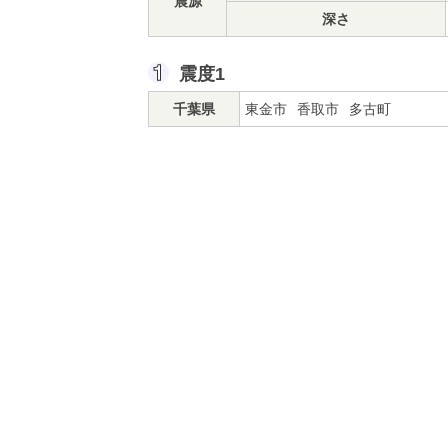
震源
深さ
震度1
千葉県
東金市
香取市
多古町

....................

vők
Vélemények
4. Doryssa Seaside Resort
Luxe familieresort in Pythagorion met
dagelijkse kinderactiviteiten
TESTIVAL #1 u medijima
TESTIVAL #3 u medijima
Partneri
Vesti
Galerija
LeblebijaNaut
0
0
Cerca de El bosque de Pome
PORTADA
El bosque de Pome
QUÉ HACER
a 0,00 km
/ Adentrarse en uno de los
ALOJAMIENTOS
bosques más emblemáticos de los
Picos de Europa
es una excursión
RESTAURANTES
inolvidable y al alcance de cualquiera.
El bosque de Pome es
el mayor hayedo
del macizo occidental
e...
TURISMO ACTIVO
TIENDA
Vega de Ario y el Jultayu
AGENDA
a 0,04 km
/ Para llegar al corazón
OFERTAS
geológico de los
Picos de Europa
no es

....................

> [Task statement]:
Filter the entries down to the lines containing "Pome". Copy each of those lines.

> [The answer]:
Cerca de El bosque de Pome
El bosque de Pome
El bosque de Pome es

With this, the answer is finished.